Alexis Soyer's approach, from Soyer's Culinary Campaign (1857, p515):
Put 2 quarts [2.2l] of water in a stewpan, with a teaspoonful of salt; when boiling, add to it ½lb [225g] of rice, well washed; boil for ten minutes, or till each grain becomes rather soft; drain it into a colander, slightly grease the pot with butter, and put the rice back into it; let it swell slowly for about twenty minutes near the fire, or in a slow oven; each grain will then swell up, and be well separated; it is then ready for use.
Boil, rinse and steam
The White House Cookbook, by Mrs F. L. Gillette and Hugo Ziemann, dates from 1887. These instructions are from the recipe for mullagatawny soup.
A dish of rice, to be served separately with this soup, must be thus prepared: put three pints of water in a saucepan and one tablespoonful of salt; let this boil. Wash well, in three waters, half a pound of rice; strain it, and put it into the boiling water in saucepan. After it has come to the boil — which it will do in about two minutes — let it boil twenty minutes; strain it through a colander, and pour over it two quarts of cold water. This will separate the grains of rice. Put it back in the saucepan, and place it near the fire until hot enough to send to the table. This is also the proper way to boil rice for curries. If these directions are strictly carried out every grain of the rice will separate, and be thoroughly cooked.
Simple absorption
Moof gives a Spanish recipe: Rinse the rice in water in a bowl to remove the loose starch. Place in pan with one and a half times its volume in cold water, put the lid on, and cook until all the water's evaporated.
Rules of Thumb describes
E. Mankin's
way to work out how much water you need:
To cook rice, rest the tip of your index finger on top of the rice
and add enough water to reach the first joint.

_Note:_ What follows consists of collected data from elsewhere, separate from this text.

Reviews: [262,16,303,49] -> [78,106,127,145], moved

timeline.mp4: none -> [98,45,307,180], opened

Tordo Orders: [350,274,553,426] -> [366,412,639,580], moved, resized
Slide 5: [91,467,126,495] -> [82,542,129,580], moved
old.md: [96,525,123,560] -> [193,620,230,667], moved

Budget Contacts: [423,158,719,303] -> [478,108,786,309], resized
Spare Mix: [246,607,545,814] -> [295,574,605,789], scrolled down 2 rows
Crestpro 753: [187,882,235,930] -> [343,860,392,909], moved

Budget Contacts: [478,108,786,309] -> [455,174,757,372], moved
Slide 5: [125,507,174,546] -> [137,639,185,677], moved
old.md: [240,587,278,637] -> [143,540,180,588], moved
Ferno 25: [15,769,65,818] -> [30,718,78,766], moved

This works for any size pot.
Absorb and steam
Joseph Lorenzo Hall's approach: bring 1.5 times the volume of rice in water to the boil, then turn the heat down to a simmer; cook the rice in it for 15 minutes, then cover (without draining) for a further 15 minutes to steam.
EKR approves this approach, suggesting that it can be varied by adding pulses or coconut milk.

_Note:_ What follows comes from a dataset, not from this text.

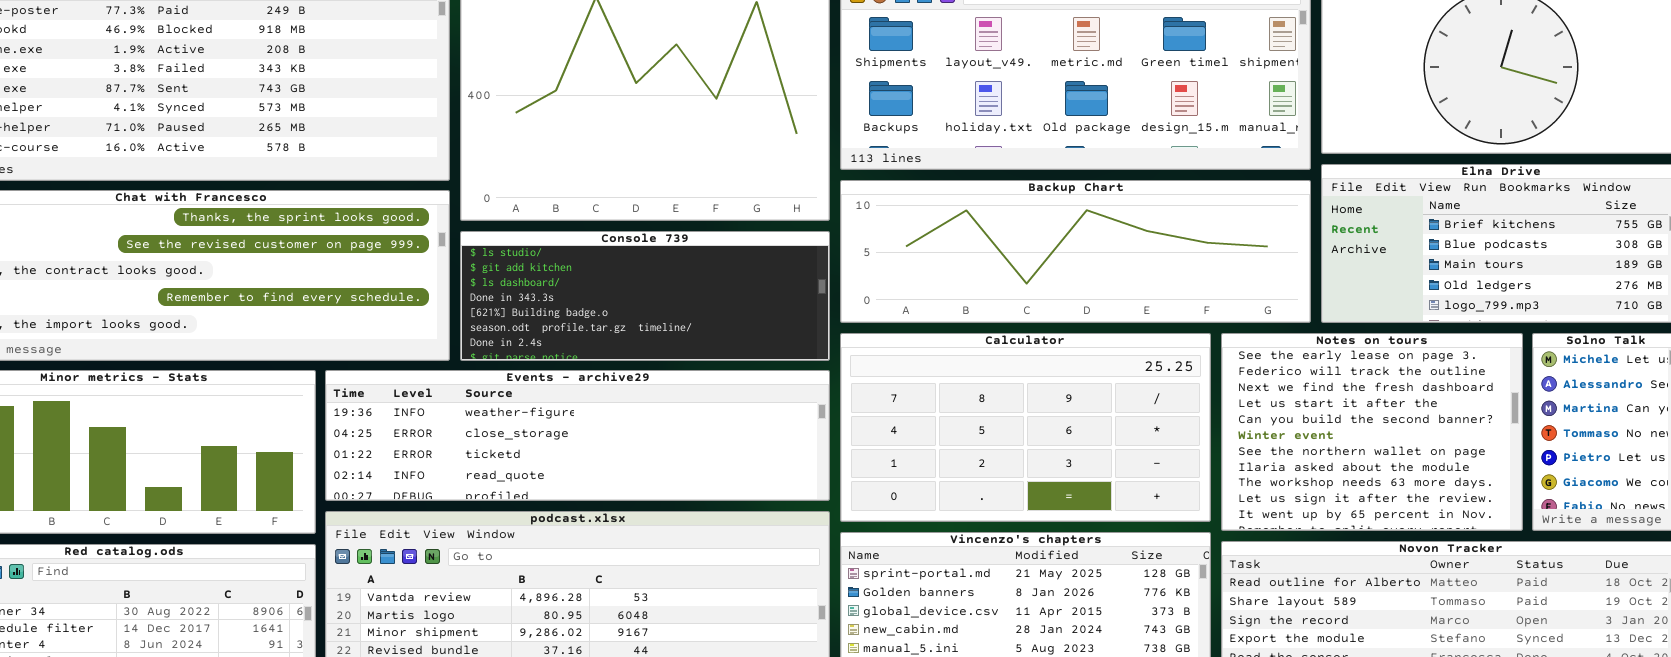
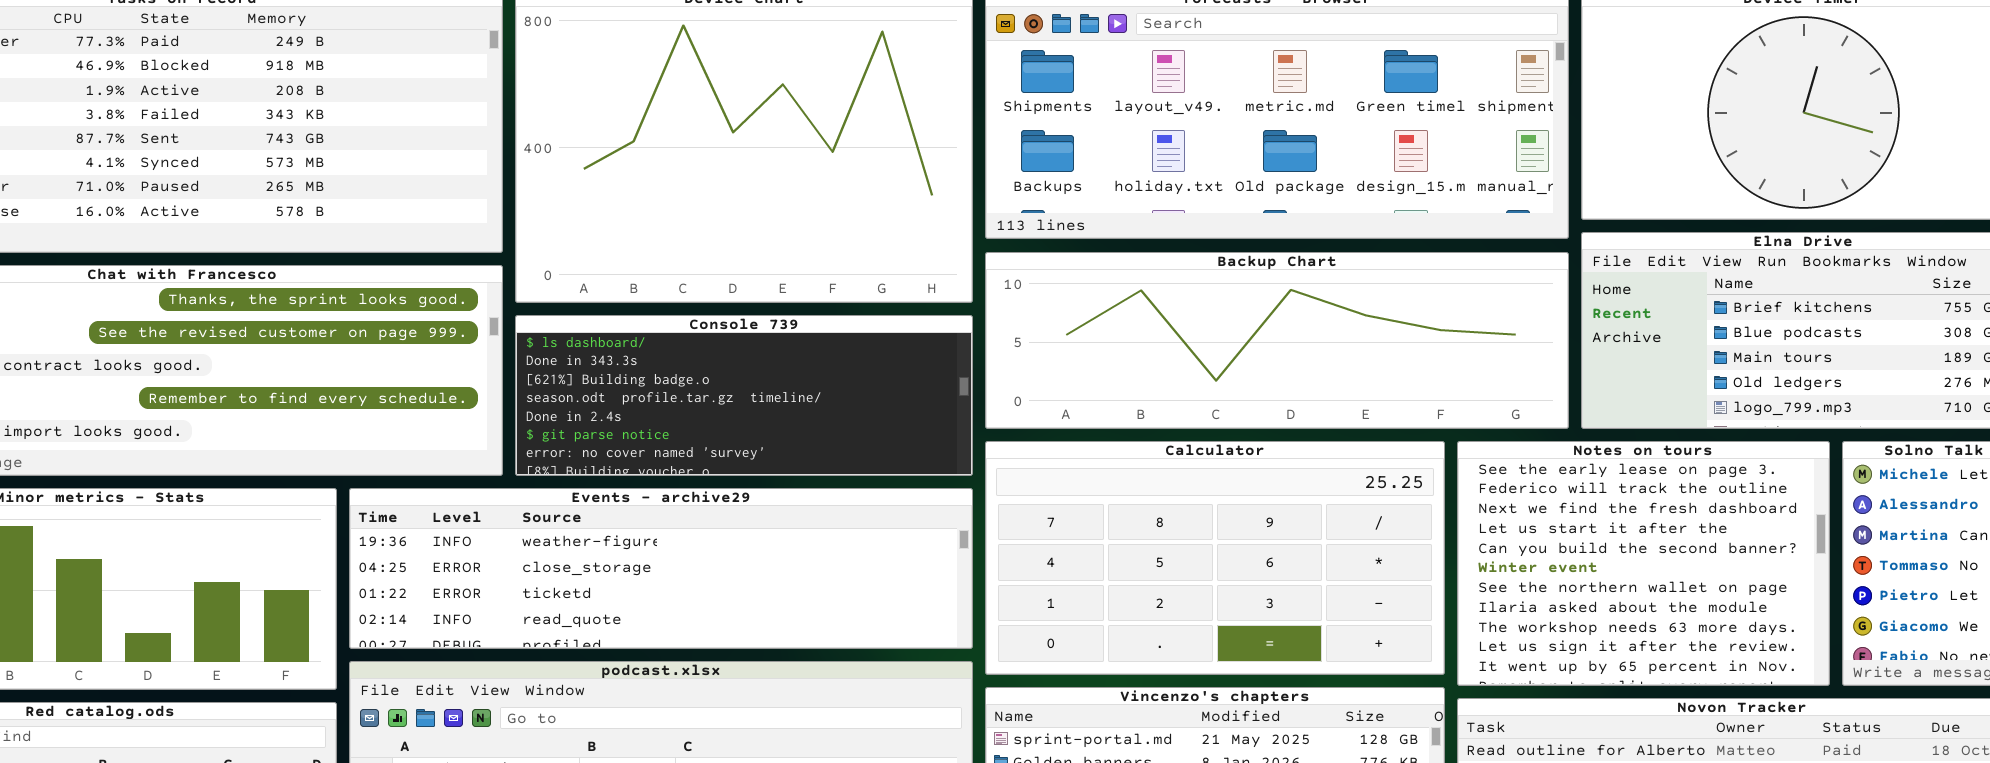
Console 739: [460,231,830,361] -> [515,315,973,476], scrolled down 2 rows

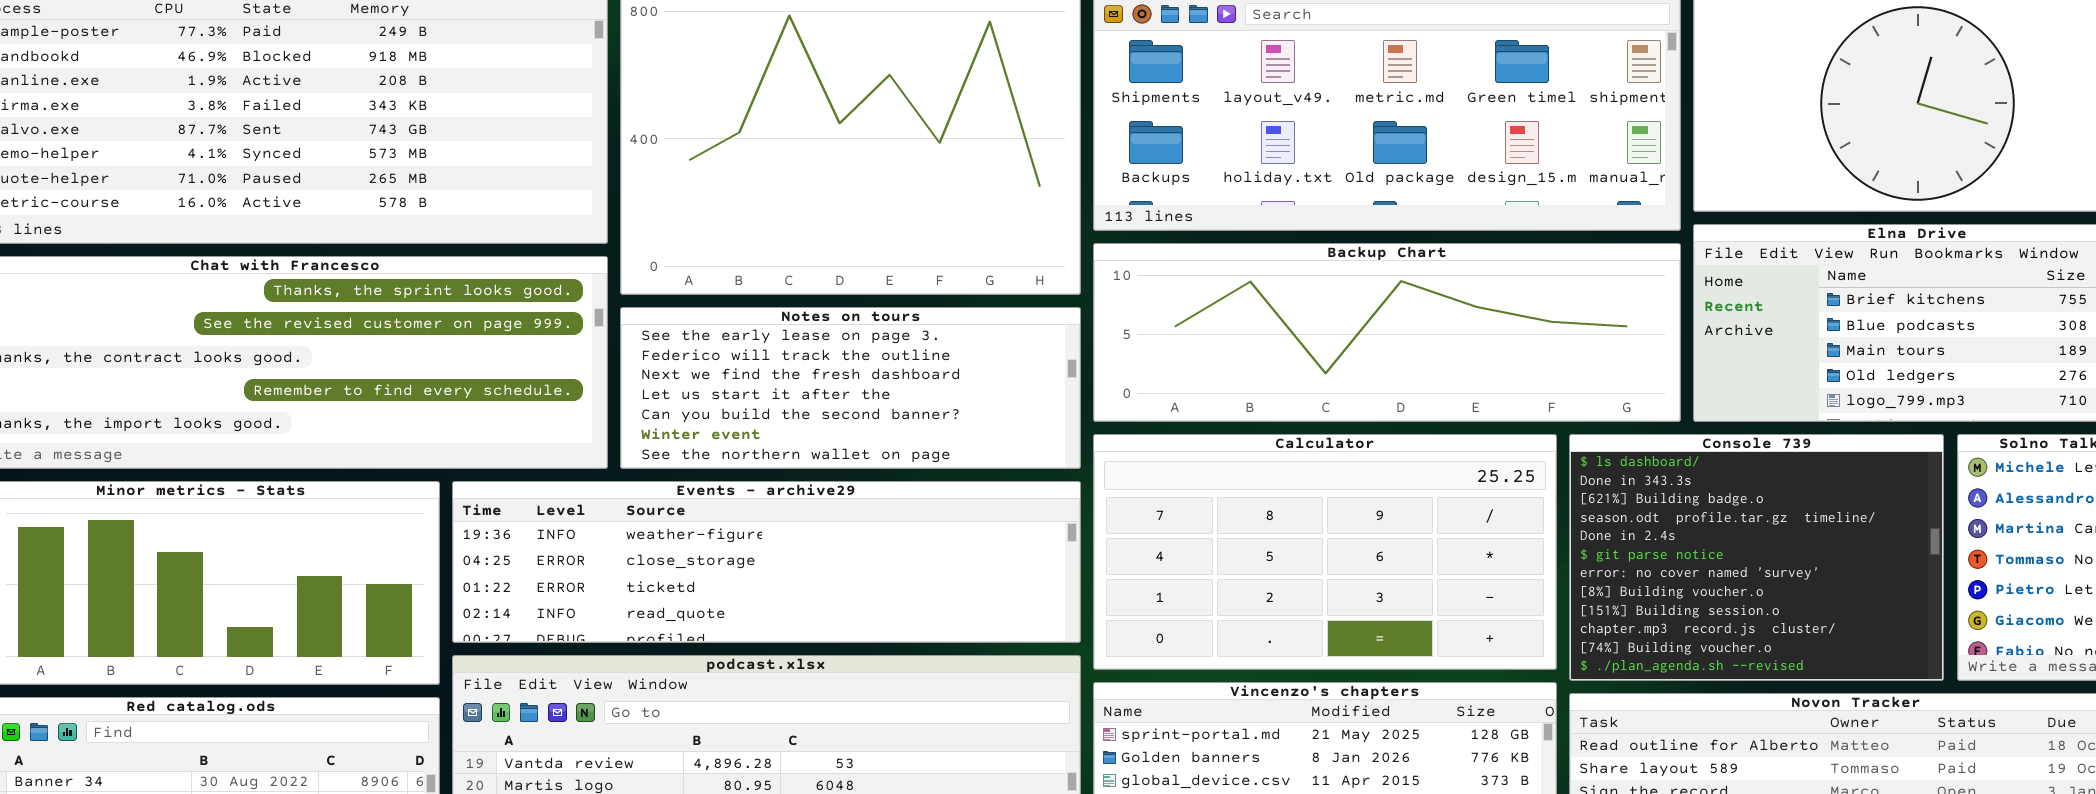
Console 739: [515,315,973,476] -> [1569,434,1944,681], moved, resized
Notes on tours: [1457,441,1830,686] -> [620,307,1081,469], moved, resized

This is the same approach that cheap rice cookers use. From the instructions for my rice cooker: add one cup of rice and one and a half cups of water per person to the rice cooker, stir, put the lid on, and turn the rice cooker on. When the light goes off (by which point all the water will have been absorbed), wait for fifteen minutes, then serve.
Fry and absorb
Frying rice with spices and other ingredients, then cooking it with water or stock until it has been absorbed is the basis of various rice-based recipes: for example, Mohammed Aslam's Kashmiri pilaff, Elise's Spanish Rice, and casseroles like arroz con pollo. This definitely isn't plain rice any more, though...
Soak, fry and boil
Martin Williams wrote in with his recipe:
While I have tried several ways of cooking the simplest of foods, the method that works for me is to soak the rice for at least 30 mins and drain washing through a colander several times, cover the bottom of a pan with oil with salt to taste depending on how many are being served, coat the rice in oil on a low heat then add boiling water twice that of the rice, bring to the boil and simmer for 10 minutes, drain rice through a colander, then use a kettle of boiling water to remove excess starch. Drain for a few minutes... perfect rice.
Boil and bake
Danno describes the New Orleans approach in his Creole Boiled Rice recipe — he boils the rice for 11 minutes with bay leaves, then bakes it with some butter for 15 minutes.